Is there some penalty for running a shadow government, perhaps something in the sedition or treason folders of federal law? The degree of malign policy coordination throughout Western Civ also suggests that outside actors exert some heavy influence on our affairs. Is Mr. Obama running “Joe Biden” according to a WEF playbook, as appears to be the case with WEFfer implants Justin Trudeau of Canada and Jacinda Ardern of New Zealand? It would help explain how so many measures and actions outside our national interest have played out lately - the Gestapo-ization of the FBI, the overt censorship, the wide-open border, draining the strategic petroleum reserve, the drag queen shindigs, the foolish effort to “weaken” Russia in Ukraine, the climate change hysteria, the fiscal idiocy, and everything about-and-around Covid-19.

Of course, the rule-of-law has become a pitifully squishy thing in our time. Nobody is accountable for anything these days. The federal agencies can act however they like in the way of persecuting their political opponents, or inflicting immense harm on the public - like the CDC, FDA, and other public health agencies insanely pushing deadly mRNA vaccines on the public, despite massive evidence that the shots have killed and disabled hundreds of thousands. It’s likely that we will see aggressive hearings into all sorts or government misconduct come January, and it is important to determine who did what to drive America so badly off the rails, but that won’t mitigate the pitfalls and quandaries ahead.

There is a re-set underway for sure with every teeter of industrial civilization, but it doesn’t have to resolve on the side of high-tech tyranny and super-centralized global governance by elitist maniacs. In fact, it can’t. The bottlenecks of resources - energy, commodities, metals, all material things - plus the growing scarcity of real capital (as in representations of genuine wealth), guarantee that nothing organized at the gigantic scale will be able to continue - certainly not any global political administration. The WEF is a fantasy factory; all it can really produce is chaos and misery.

Many national governments may not survive the great discontinuities ahead. Everything we do has to get finer, smaller in scale, and more local. Many, maybe most, of our high-tech systems will be crippled by energy shortages and supply line breakdowns. The business models for everything - from the oil industry to commercial aviation to running mega-cities - no longer pencils out, And as economist Herb Stein observed years ago: things that can’t go on, stop.

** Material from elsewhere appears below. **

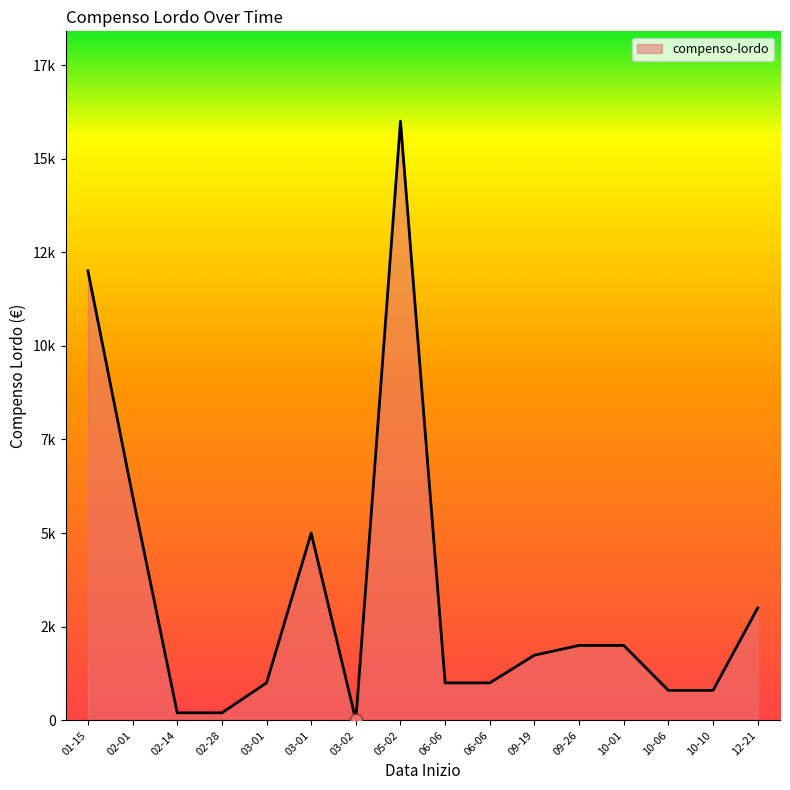

Does the chart have visible grid lines?

No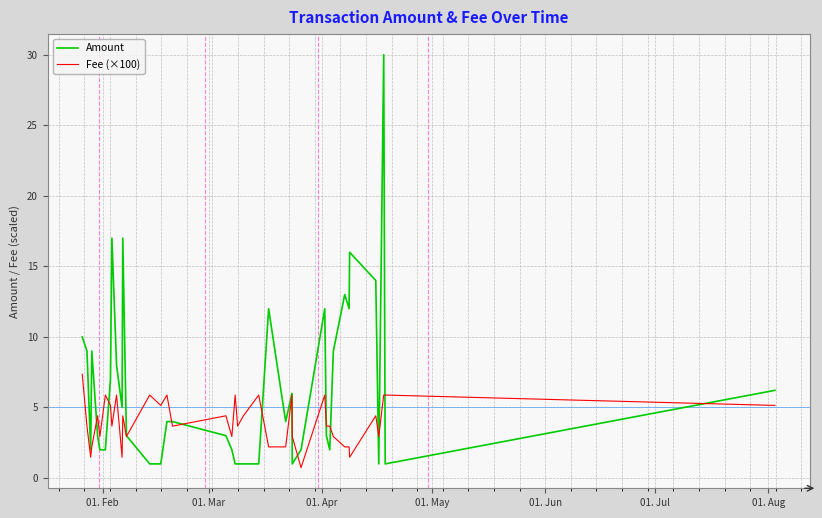

Which series has the largest range (max minus min)?

Amount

Every attempt to maintain the status quo of our withering globalist arrangements will be an act of futility, including the wars that our elites seem to be yearning for. If we squander our remaining resources on kinetic conflict, that will only drag out the journey to new arrangements, destroy more lives, and break more things that still have value.

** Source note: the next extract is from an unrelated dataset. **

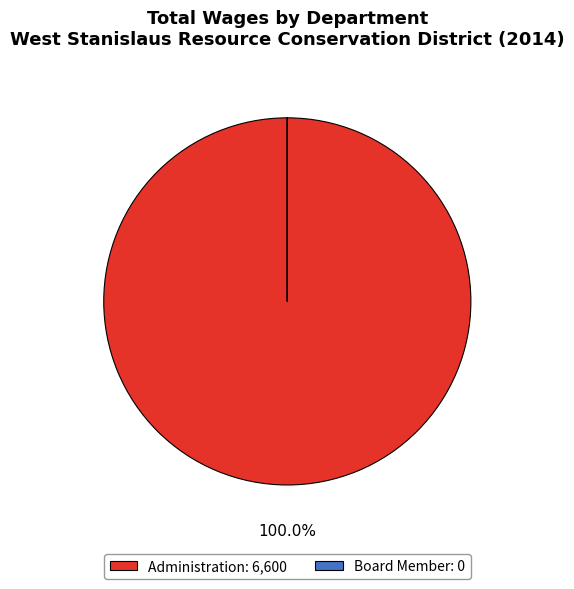

Is there any slice that represents more than half of the pie?

Yes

In theory, a new Congress could get rid of both “Joe Biden” and Kamala Harris via established procedure (impeachment) and install the next Speaker of the House as president - but it would require the most extreme degree of bipartisan cooperation imaginable to get convictions in the Senate.

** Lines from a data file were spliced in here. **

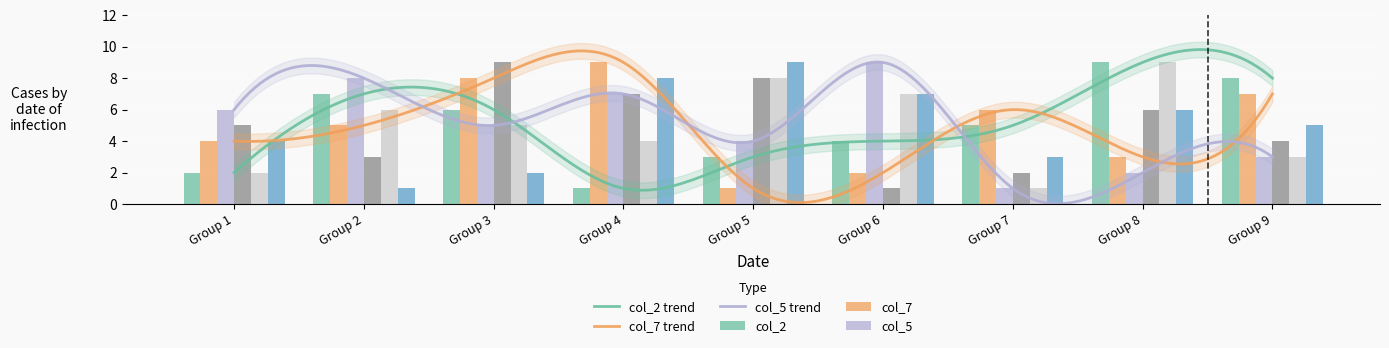

Reading right to left, what are all the values shown in this chart?

col_2: 8	9	5	4	3	1	6	7	2
col_7: 7	3	6	2	1	9	8	5	4
col_5: 3	2	1	9	4	7	5	8	6
col_6: 4	6	2	1	8	7	9	3	5
col_9: 3	9	1	7	8	4	5	6	2
col_3: 5	6	3	7	9	8	2	1	4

Perhaps “JB” and the Veep could both be induced to resign. It’s certain that the Biden Family’s crimes of global bribery will be laid out in every sordid detail which, on top of his obvious incompetence, would ensure “JB’s” removal. Ms. Harris can answer for the border crisis. She was so lax and mindless in office that she didn’t even bother passing the buck on the responsibility she’d accepted for managing the border. She never even went down there to look around.

If the election actually happens - the cynical doubt it - it’ll be gratifying for sure to see a loathsome cast of characters swept away in the chem-trail of history. But the winners will have to get the country’s head screwed back on to face the tremendous task of making new arrangements for the continuation of daily life under harsh and alarming conditions. Or else the election may be the last thing we do as the country that we were."